Note: When adding category tags to a page (to effectively categorize the page), you should always add them to the bottom of the page. This is because even though category tags used for indexation do not appear where you put them when the page is saved, they are still there in the code and take up space. They are also subject to be accidently edited by other authors if it's not clear where they are at. As such, a good convention is to always keep them at the bottom of the page, which is consistent with how MediaWiki displays them anyway.
[edit] Subcategorization (Nesting Categories)
Category tags can also be added to other category index pages, thereby creating subcategories. The direction to which you add categories might seem a little backwards at first, but basically you add the category tag that will be the parent category to the index page of the child category. This tells the child category index that is should appear as a subcategory link option in the parent category index.
For example, let's say you have three categories -- Fruit, Berries and Melons -- and you want Berries and Melons to be subcategories of Fruit. At the bottom of the Berries and Melons category pages you would add the following tag: [[category:Fruit]]. Links to the Berries and Melons categories would then appear in the Fruit category as subcategory options. As long as all associated fruit pages (Blueberries, Strawberries, Watermelon, Casaba, etc.) were tagged accordingly, everthing falls into place nicely.
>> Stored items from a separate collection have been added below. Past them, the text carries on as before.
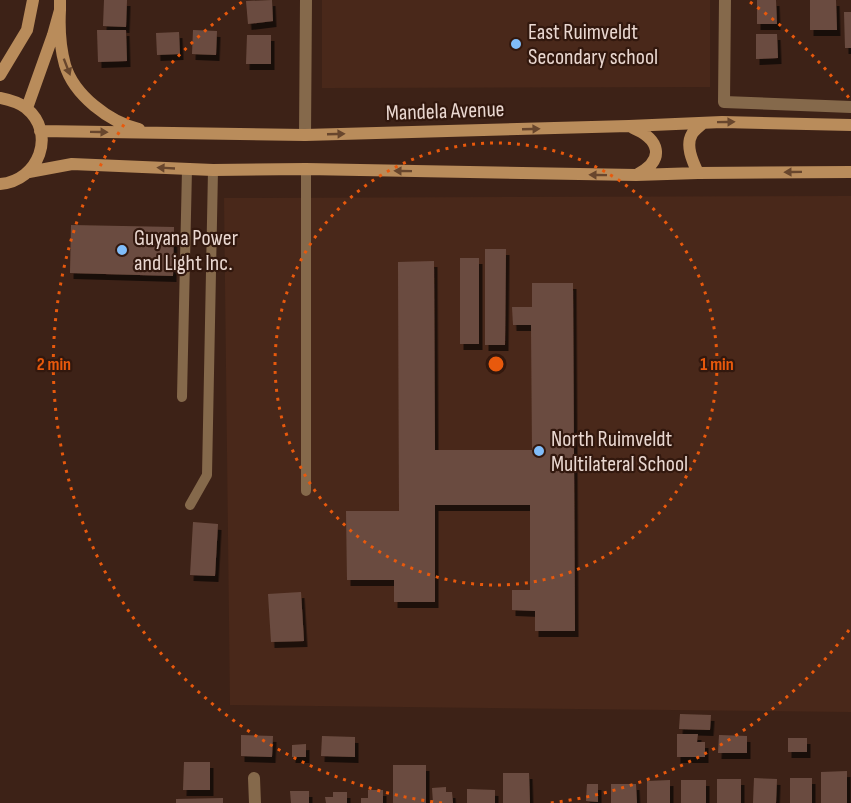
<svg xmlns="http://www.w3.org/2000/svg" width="851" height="803" viewBox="0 0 851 803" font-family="'Sofia Sans Condensed',sans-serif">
<defs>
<filter id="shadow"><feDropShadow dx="3.5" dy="6" stdDeviation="0" flood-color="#0009"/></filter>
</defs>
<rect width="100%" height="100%" fill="#3d2217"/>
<!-- built -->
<path fill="#49281a" d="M322 0H710V87L322 88Z
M851 196V712L230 705 224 198Z"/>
<!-- building -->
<path fill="#6b4c40" filter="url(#shadow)" d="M104 0H127L126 27 103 26Z
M272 0 273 21 248 24 246 1Z
M757 0H776L777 24H757Z
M810 0H836L837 30H810Z
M844 12H851V48H845Z
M97 30H126L127 61 98 62Z
M193 30 217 31 216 55 192 54Z
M179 32 180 54 157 55 156 33Z
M756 34H777L778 58 756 59Z
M247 35H271V64H246Z
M71 225 174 227 173 276 70 273Z
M485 249H506L505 345H485Z
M460 258H479V344H460Z
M434 261 435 450H532L531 325H513L512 307H532V283H573L575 631H535V611L512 610V590H530V505H435V602H394V580H347L346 511H399L398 262Z
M193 522 218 524 215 576 190 575Z
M301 592 304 641 271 642 268 594Z
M680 714 711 715 710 730 679 729Z
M677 734H698L697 742H705V757H677Z
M241 735 273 736 272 757 241 756Z
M719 735 747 736V753H718Z
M322 736 355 737V757L321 756Z
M788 738H807V752H788Z
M306 744V757H292V745Z
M184 762H210V790H183Z
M393 765H426V803H393Z
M847 771V803H821V772Z
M503 773H529L530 803H503Z
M754 778 777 779 776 803H753Z
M790 778H812V803H790Z
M717 779H741V803H717Z
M670 780V803H647V781Z
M681 780H706V803H681Z
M587 784H598V802L586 801Z
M611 784H636L637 803H611Z
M446 787V792H452L453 803H433L432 788Z
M467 789 495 790V803H467Z
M368 790H383V803H361V798H368Z
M290 791H309V803H291Z
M333 792H347V803H326L325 797H333Z
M223 798V803H176V799Z"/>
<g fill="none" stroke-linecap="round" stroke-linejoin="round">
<!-- lane -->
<path stroke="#85694b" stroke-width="10" d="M306 169V491
M182 397 187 169
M190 505 207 475 213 170"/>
<!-- street -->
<path stroke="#85694b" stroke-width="12" d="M725 0 724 102 851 107
M305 135 306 0
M254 778 255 803"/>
<!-- secondary -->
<path stroke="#b98c5b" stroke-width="12" d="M60 10C59 28 60 47 65 65 74 95 109 122 139 129
M0 75 27 30 33 0
M0 98C10 100 18 102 26 108 57 133 39 181 0 184
M27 108 53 35 60 10V0
M633 128C659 139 666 159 638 174
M40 131 305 135 629 126 722 122 851 125
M29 172 72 164 213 170 306 169 636 175 698 173 851 172
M698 173C693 162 685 146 692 134 694 130 700 126 703 123"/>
</g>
<!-- one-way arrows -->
<defs><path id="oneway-solid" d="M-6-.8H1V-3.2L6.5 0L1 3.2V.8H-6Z" transform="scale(1.5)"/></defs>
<g fill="#68462d">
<use href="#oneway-solid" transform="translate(67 67) rotate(69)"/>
<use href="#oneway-solid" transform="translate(726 122) rotate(-1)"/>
<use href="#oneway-solid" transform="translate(531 129) rotate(-2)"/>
<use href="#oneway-solid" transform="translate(99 132) rotate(1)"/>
<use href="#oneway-solid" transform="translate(336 134) rotate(-2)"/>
<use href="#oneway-solid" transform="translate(166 168) rotate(-177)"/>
<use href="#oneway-solid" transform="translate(403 171) rotate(-179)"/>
<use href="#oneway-solid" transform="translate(793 172) rotate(179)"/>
<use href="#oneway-solid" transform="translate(598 175) rotate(-179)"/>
</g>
<!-- distance rings -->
<g fill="none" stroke="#e8590c" stroke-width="3" stroke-dasharray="3 6">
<circle cx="496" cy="364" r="221"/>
<path d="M849 630A442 442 0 0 1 550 803M442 803A442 442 0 0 1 242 2M750 2A442 442 0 0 1 849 98"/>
</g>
<!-- markers -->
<g fill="#80bdfa" stroke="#32180e" stroke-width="2">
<circle cx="516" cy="44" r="6"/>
<circle cx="122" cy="250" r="6"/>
<circle cx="539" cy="451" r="6"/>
</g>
<g text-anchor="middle" stroke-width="4.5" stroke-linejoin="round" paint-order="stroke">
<!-- poi labels -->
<g font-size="22" fill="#ead8d1" stroke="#32180e" text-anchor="start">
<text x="528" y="39">East Ruimveldt<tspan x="528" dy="25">Secondary school</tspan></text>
<text x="134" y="245">Guyana Power<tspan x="134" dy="25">and Light Inc.</tspan></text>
<text x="551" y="446">North Ruimveldt<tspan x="551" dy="25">Multilateral School</tspan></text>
</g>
<!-- street labels -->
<g font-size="22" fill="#ead8d1" stroke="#32180e">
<text transform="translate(445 110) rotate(-2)" y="8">Mandela Avenue</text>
</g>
</g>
<circle cx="496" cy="364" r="9" fill="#e8590c" stroke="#32180e" stroke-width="3"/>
<g font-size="18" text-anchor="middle" font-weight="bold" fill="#e8590c" stroke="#32180e" stroke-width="4.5" stroke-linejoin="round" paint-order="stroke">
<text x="717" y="370">1 min</text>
<text x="54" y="370">2 min</text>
</g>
</svg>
[edit] As Inline Links to Category Indexes
You can force a category tag to appear inline and function just like a normal page link. This is useful if you are referring to a particular category index and want to provide a convenient link to it in context.
To force a category tag to function as a visible link, simply add a colon (:) to the front of the namespace. For example:
-
[[:category:Category Name]].
Note this also removes the function of adding the page to the category, so if you want to add the page to the category and show the link in another instance somewhere in the page, you need to add the category tag twice, once conventionally and once as a forced link.
[edit] Strategic Use as Wiki Navigation
If a wiki project is approached early on with the idea of using categories to organize wiki content into sections (as if it was a regular web site), then it's easy to think of using the category nesting technique as the hierarchical depth of the structure, and the first-level categories would be the links provided under the navigation list in the left column. A user would click one of those links, arrive at the category index page and see content for that topic, and could follow deeper level categories as necessary.
Effectively you have a structure like below which is well-suited to a typical site navigation model:
Category L1
- Category L2
- Page
- Page
- etc
- Category L2
- Page
- Page
- etc
Category L1
- Category L2
- Page
- etc
- Category L2
Category L1
- Category L2
- Category L2
Since every page associated to a category has a link to that category at the bottom of the page, it's easy to navigate back up the structure. Additionally, for small groups of pages, custom navigation templates can be used to provide additional navigation lists to traverse pages horizontally.